The death of a loved one is always difficult, but when their death could have been prevented, it makes the grieving process even harder. If you have lost a loved one in an accident that was not their fault, you may be wondering what your next steps are.
In California, the law allows surviving family members to file a wrongful death lawsuit against the person or company responsible for the death of their loved one. In this article, we will discuss the facts you need to know about wrongful death law in California.
1. Negligence is the number one reason for wrongful death claims
If you’ve lost a loved one due to someone else’s negligence, you may be wondering if you can file a wrongful death lawsuit in California. The simple answer is yes, but there are a few things to keep in mind.
In some cases it can be difficult to prove that negligence of the defendant was the reason for the wrongful death. In cases where the death was intentional, this is much easier to prove.
Beyond that though, things can get foggy and gray areas appear seemingly out of nowhere. Some cases may become lengthy, and the cost of legal fees may turn a wrongful death claim into a financial burden. That’s why it’s important to ensure you have the best legal representation possible in case you do decide to move forward.

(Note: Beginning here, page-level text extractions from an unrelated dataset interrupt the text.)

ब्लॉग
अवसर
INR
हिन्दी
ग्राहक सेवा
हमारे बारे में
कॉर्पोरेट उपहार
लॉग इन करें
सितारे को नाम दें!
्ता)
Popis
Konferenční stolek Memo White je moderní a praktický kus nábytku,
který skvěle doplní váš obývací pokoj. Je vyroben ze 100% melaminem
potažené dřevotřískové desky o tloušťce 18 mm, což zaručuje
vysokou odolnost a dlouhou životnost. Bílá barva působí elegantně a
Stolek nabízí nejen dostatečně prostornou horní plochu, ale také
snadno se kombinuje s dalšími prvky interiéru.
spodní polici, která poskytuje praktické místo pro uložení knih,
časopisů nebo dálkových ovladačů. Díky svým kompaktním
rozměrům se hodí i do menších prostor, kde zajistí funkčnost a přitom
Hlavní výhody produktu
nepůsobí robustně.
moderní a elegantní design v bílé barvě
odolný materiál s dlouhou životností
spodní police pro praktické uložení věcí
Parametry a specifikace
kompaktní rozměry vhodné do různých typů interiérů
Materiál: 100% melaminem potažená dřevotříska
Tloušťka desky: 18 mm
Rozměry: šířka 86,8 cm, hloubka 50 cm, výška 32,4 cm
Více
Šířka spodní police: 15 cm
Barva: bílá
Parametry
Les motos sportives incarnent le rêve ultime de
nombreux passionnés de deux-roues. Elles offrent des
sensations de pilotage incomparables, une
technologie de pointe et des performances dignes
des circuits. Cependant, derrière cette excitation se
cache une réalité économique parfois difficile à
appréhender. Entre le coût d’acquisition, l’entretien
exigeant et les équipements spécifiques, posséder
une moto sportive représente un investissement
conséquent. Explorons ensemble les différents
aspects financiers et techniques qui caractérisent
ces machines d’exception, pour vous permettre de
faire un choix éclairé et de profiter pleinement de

2. Only certain people can file a wrongful death claim
It’s also important to keep in mind that not just anyone can file a wrongful death claim. The decedent’s surviving spouse, domestic partner, children, or other immediate family must bring the lawsuit.
Additionally, if you were a close friend or child of the decedent’s partner, you may also be able to file a wrongful death claim in California.
3. You must prove causation
In order to win a wrongful death claim, you must first prove causation. This can be done in one of two ways: by showing that the death was caused by the negligence of the defendant, or by showing that the death was caused by an intentional act.
For example, a driver who violated traffic laws, whether by speeding, running a red light, or something else, may have resulted in the wrongful death. This is considered negligence.
In a similar way, doctors are held to the highest standards of medical practices, but a breach of duty to uphold these standards may result in a wrongful death, and leave them liable to pay damages in a wrongful death lawsuit.
4. You have to prove damages as well
The loss of a loved one is immeasurable, but in order to win a wrongful death lawsuit, you must be able to prove the damages that have been suffered.
This includes things like medical expenses, funeral and burial costs, loss of future earnings, and more. These damages can be both financial and emotional, and must be proven in order to win a wrongful death claim.
5. Wrongful death lawsuits aren’t always limited to economic losses
Damages in a wrongful death lawsuit are typically limited to economic losses, such as lost income and funeral expenses. However, in some cases, punitive damages may also be awarded if the defendant’s actions were particularly egregious.
If you think you may have grounds for a wrongful death lawsuit, it’s important to speak with an experienced attorney who can help you navigate the legal process. To learn more about wrongful death claims in California, visit JT Legal Group.
6. The most common outcome of wrongful death claims is financial compensation
The most common outcome of a wrongful death claim is financial compensation for the damages that have been suffered. This compensation can come from a variety of sources, including the defendant’s insurance company, the decedent’s estate, or even the defendant themselves. In some cases, a criminal case may also be brought against the defendant, which can result in additional penalties.
If you’ve lost a loved one due to someone else’s negligence, you may be able to file a wrongful death lawsuit in California. However, there are a few things to keep in mind, including the fact that only certain people can file a claim, and that you must be able to prove both causation and damages. The most common outcome is financial compensation, but in some cases other punitive action may be taken.